Scientists have discovered that when asteroids collide with extremely dense dead stars called neutron stars, mysterious bursts of energy called fast radio bursts (FRBs) can be produced. Such a collision releases enough energy to meet humanity’s power needs for 100 million years!
FRBs are momentary pulses of radio waves that can last from a fraction of a millisecond to a few seconds. In this period, an FRB can release as much energy as it would take the Sun several days to radiate.
The first FRB was observed in 2007, and since then, these bursts of energy have maintained their mystery as they were rarely seen until 2017. That was the year the Canadian Hydrogen Intensity Mapping Experiment (CHIME) came online and began making frequent FRB searches.
“FRBs defy explanation so much so that there are over 50 possible hypotheses about where they come from – we counted!”
A possible connection between FRBs and asteroids, as well as comets colliding with neutron stars, has been suggested before. This new research by Pham and his colleagues further solidifies that connection.

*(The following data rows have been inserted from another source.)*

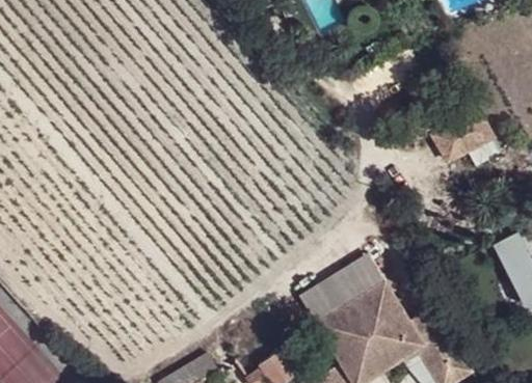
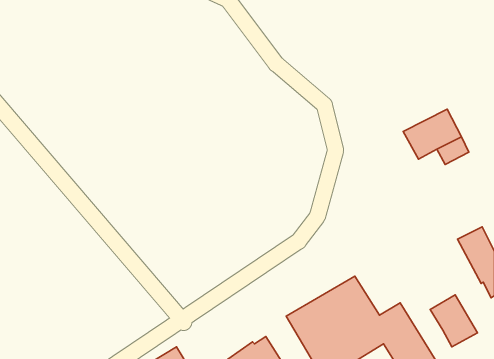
building: [300,254,385,322] -> none
building: none -> [430,295,477,347]

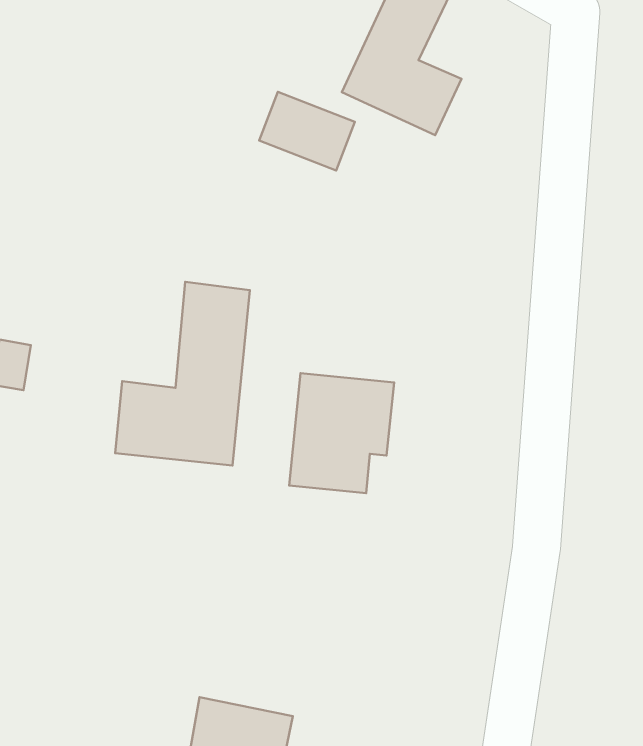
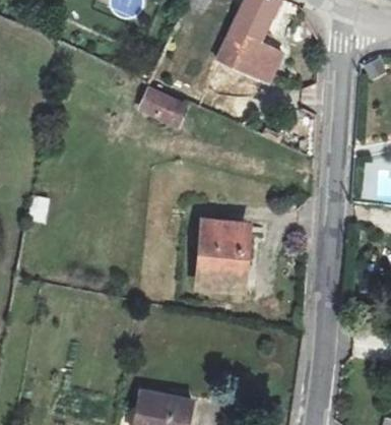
building: [259,92,355,170] -> [139,85,191,128]
building: [115,282,250,465] -> none

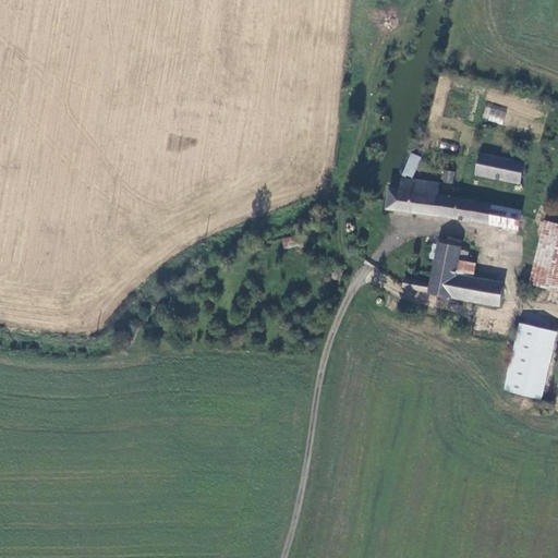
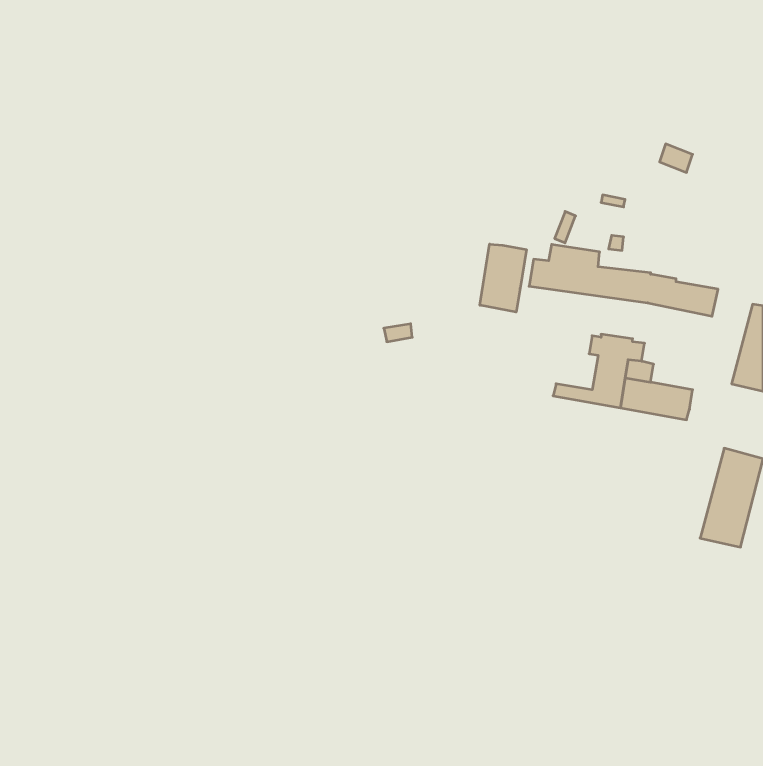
building: [475,154,523,183] -> none
building: none -> [480,244,526,312]

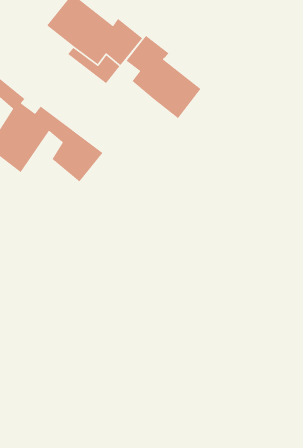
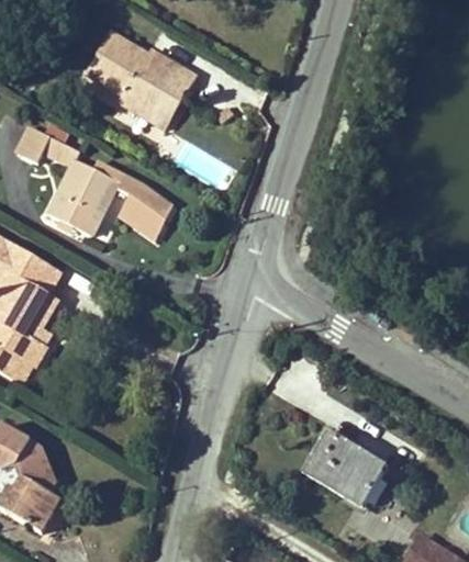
building: [126,35,202,119] -> none
building: none -> [303,427,383,503]

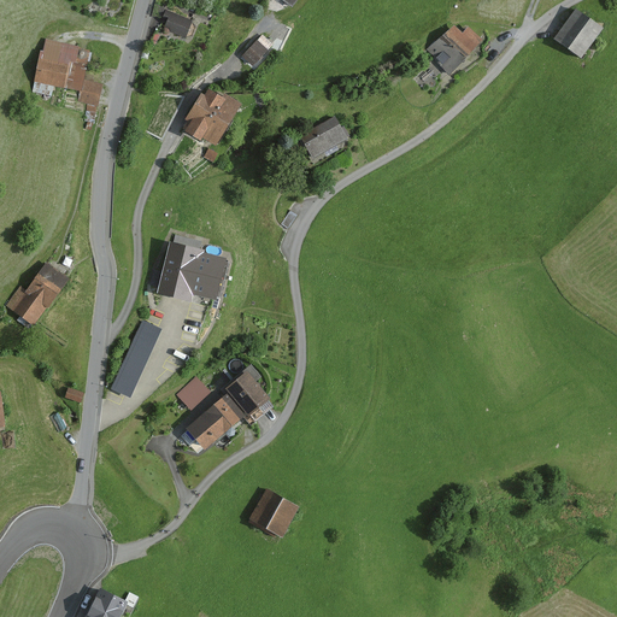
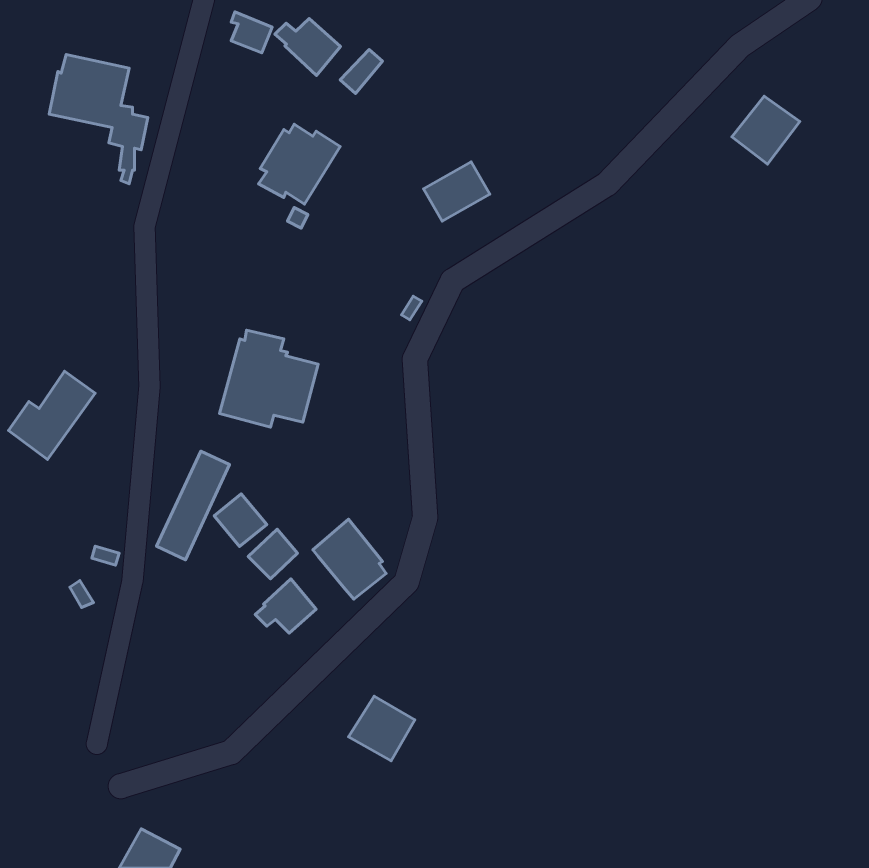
building: [554,8,603,57] -> [732,96,800,164]
building: none -> [275,19,340,75]
building: [427,24,483,75] -> none
building: [206,394,243,431] -> [214,494,267,547]

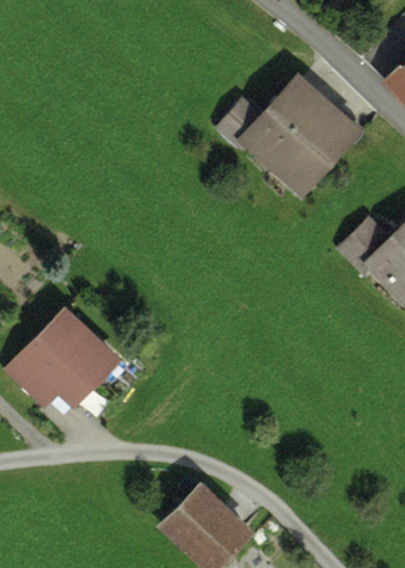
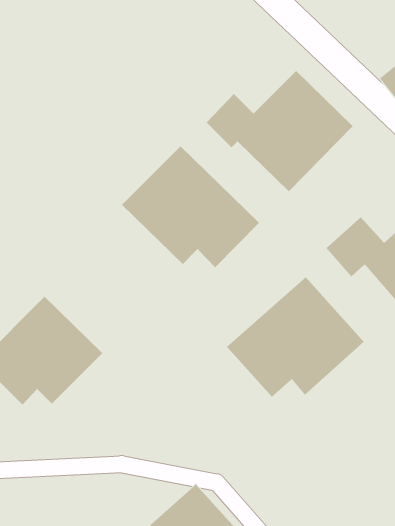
building: none -> [121,146,260,268]
building: none -> [226,277,365,398]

“It has been known for many years that asteroids and comets can produce FRB-like signals by colliding with neutron stars, but until now it was unclear whether this happens frequently enough in the universe to explain the rate at which we see FRBs,” Pham said. “We have shown that interstellar objects (ISOs), a less studied class of asteroids and comets that are thought to exist between stars in galaxies throughout the universe, may be so frequent that their collision with neutron stars could explain FRBs!”
Pham added that the team’s research also showed that other expected properties of these impacts match observations of FRBs, such as their duration, energy, and their rate of occurrence over the lifetime of the universe.
The question is: Even though asteroid impacts can be devastating (just ask the dinosaurs), how could they possibly release the same amount of energy that a star takes days to radiate?
Extreme stars mean extreme explosions
Neutron stars form when massive stars die and their cores collapse, creating dense bodies with the mass of the sun that are no bigger than an average city on Earth.
The result is stellar remnants with extreme properties, such as the densest matter in the known universe (a teaspoon of one would weigh 10 million tons if brought to Earth) and magnetic fields that are the strongest in the universe, trillions of times stronger than Earth’s magnetosphere.
“Neutron stars are extreme places, with masses greater than the sun’s mass compressed into a sphere about 12 miles (20 km) across, giving them the strongest gravitational and magnetic fields in the universe,” team member and Oxford University astronomer Matthew Hopkins told Space.com. “This means that when an asteroid or comet hits someone, a huge amount of potential energy is released, in the form of a flash of radio waves so bright that it can be seen across the universe.”
So, how much energy are we talking about here? To consider this, let’s replace asteroid with something much sweeter.
According to NASA’s Goddard Flight Center, if a normal-sized marshmallow is dropped on the surface of a neutron star, the gravitational effect of the dead star is so great that it will fly away at a speed of millions of miles per hour. This means that when the marshmallow hits the neutron star, the collision releases as much energy as a thousand hydrogen bombs exploding simultaneously!
How much energy is released from an asteroid/neutron star collision depends on several factors.
“The energy released depends on the size of the asteroid and the strength of the magnetic field on the neutron star, both of which can vary greatly, by several orders of magnitude,” Hopkins said. “For an asteroid with a diameter of 0.62 miles (1 km) and a neutron star with a surface magnetic field strength one trillion times greater than the strength of Earth’s magnetic field, we calculate the energy released as about 10^29 joules (that is, 10 followed by 28 zeros).
“This is an enormous number, about one hundred million times greater than all the energy used by all of humanity in a year!”
Clearly, asteroids colliding with neutron stars can release enough energy to explain FRBs, but do these collisions occur frequently enough to explain FRB observations?